The cause was attributed to two theories: 1). A passenger had endeavored to commit suicide, or 2). Someone had been trying to kill Colonel Fileman Logman, a constabulary of the province of Isabela who was on board and who had been attempting to cease illegal logging and mining.
A Pan International BAC-111-500, piloted by Captain Reinhold Huls and conducting a charter flight from Fuhlsbuttel, Germany, to Malaga on September 6, 1971, was responsible for life loss after the captain detected an engine malfunction and made an emergency landing on the Kiel-Hamburg autobahn. Although the touchdown was smooth, the aircraft’s wing hit a bridge and ruptured the fuel tank, which caused kerosene to spew out and feed the ensuing fire. Trapped and succumbing to smoke inhalation, 22 of the 120 on board perished.

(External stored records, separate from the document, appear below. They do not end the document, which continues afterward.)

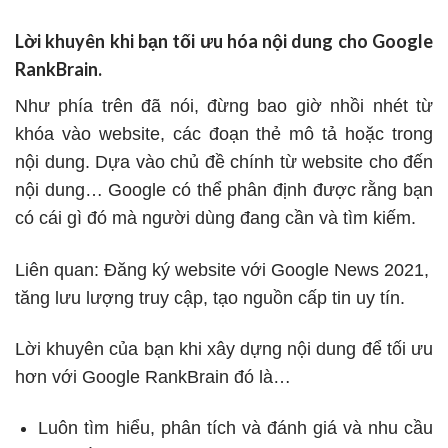
Lời khuyên khi bạn tối ưu hóa nội dung cho Google
RankBrain.
Như phía trên đã nói, đừng bao giờ nhồi nhét từ
khóa vào website, các đoạn thẻ mô tả hoặc trong
nội dung. Dựa vào chủ đề chính từ website cho đến
nội dung… Google có thể phân định được rằng bạn
có cái gì đó mà người dùng đang cần và tìm kiếm.
Liên quan:
Đăng ký website với Google News 2021,
tăng lưu lượng truy cập, tạo nguồn cấp tin uy tín.
Lời khuyên của bạn khi xây dựng nội dung để tối ưu
hơn với Google RankBrain đó là…
Luôn tìm hiểu, phân tích và đánh giá và nhu cầu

1972, 1973, and 1974 passed before another BAC-111 fatality occurred. On June 3, 1975, a Philippine Airlines flight destined for Manila was subjected to an infight bomb detonation at 20,000 feet, resulting, miraculously, in the death of only a single who was blasted out of the aft lavatory, but the injury of 45 others. Despite its incapacitation and explosive decompression, the aircraft was able to execute an emergency landing.

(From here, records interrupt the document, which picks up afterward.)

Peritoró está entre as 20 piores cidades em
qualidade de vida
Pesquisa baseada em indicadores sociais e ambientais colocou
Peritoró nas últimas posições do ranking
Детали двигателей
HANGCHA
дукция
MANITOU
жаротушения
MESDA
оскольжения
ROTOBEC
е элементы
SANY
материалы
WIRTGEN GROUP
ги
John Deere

Two years later, on November 21, 1977, an Austral BAC-111, registered LV-JGY and carrying 74 passengers and five crew members, crashed at the end of its 1,000-mile sector between Buenos Aires and San Carolos de Bariloche. Departing its origin at night, it encountered strong winds and subzero temperatures, but shortly before it was scheduled to arrive, it slid off the radar scope.
The wreckage, located 20 miles from its destination, was discovered the following morning. Forty-five of the 79 on board had perished.
The cause, the result of an improper and premature descent, which was below safety limits, was traced to a procedural error by the crew during the final approach. Abandoning the prescribed ILS procedure, which was the result of VOR signal interruption, the twin-jet failed to clear ground obstacles.
The final BAC-111 crash occurred in August of 1978 when a bomb exploded in a lavatory of a Philippine Airlines example operating a domestic flight between Cebu City and Manila at 24,000 feet with six crew members and 78 passengers on board. Although three were injured during the dive to 12,000 feet, the aircraft made a successful landing at its intended destination. Only after it had was it discovered that a passenger had been sucked out during the rapid decompression.